Sailing in a fragile paper boat, I rock once, then a second and third time,
Back, and ever forth on a stormy sea between two noble lands,
Between the harder land of my conscious, the Ying,
And the softer realm of my unconscious, the Yang.
I am the thought, the idea, the memory,
The synthesis of inner sense and outer perception, meanwhile,
I witness the sorry snake that swallows her tail,
And hisses at me like the morning kettle,
Bringing back into mind the sorry human state,
And the painful slipping and sliding of time,
Torentially, like the fragmented sound of raindrops striking the ground.
Carried by a salty, foamy wave I meet the folly chaos of the bedroom,
Where the items seem arranged as the pretty petals of a chrysanthemum,
Who calls to mind my muse, in her universal grace and serenity,
Her pretty face and delicate, tasteful vanity.

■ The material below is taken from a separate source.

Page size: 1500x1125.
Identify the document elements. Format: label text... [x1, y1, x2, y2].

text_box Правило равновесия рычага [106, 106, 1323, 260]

I had not realised at the time, when I was wakeful,
But the ever-shifting landscape of the powerful ocean told me such things,
In its ever-growing wisdom and experience it told me,
And will tell me again and again, and it holds me at its mercy right now,
As I write and feel and talk and assess the ideas within,
And as I perceive that which is before me I again wonder more,
Whether the shape of this poem is truly a form to behold,
Maybe bearing the jumpy form of a statistical graph,
Even a fateful polygraph, perhaps,
Or possibly like the speech of the wave.
What have I seen, that I do not know ?
That which brings me here to write, that which I can't control.
On the sea, I am weak,
Though I paddle I am meek, and meagre,
And the sail whisks me away in the storm,
And I am left, wondering, forever more.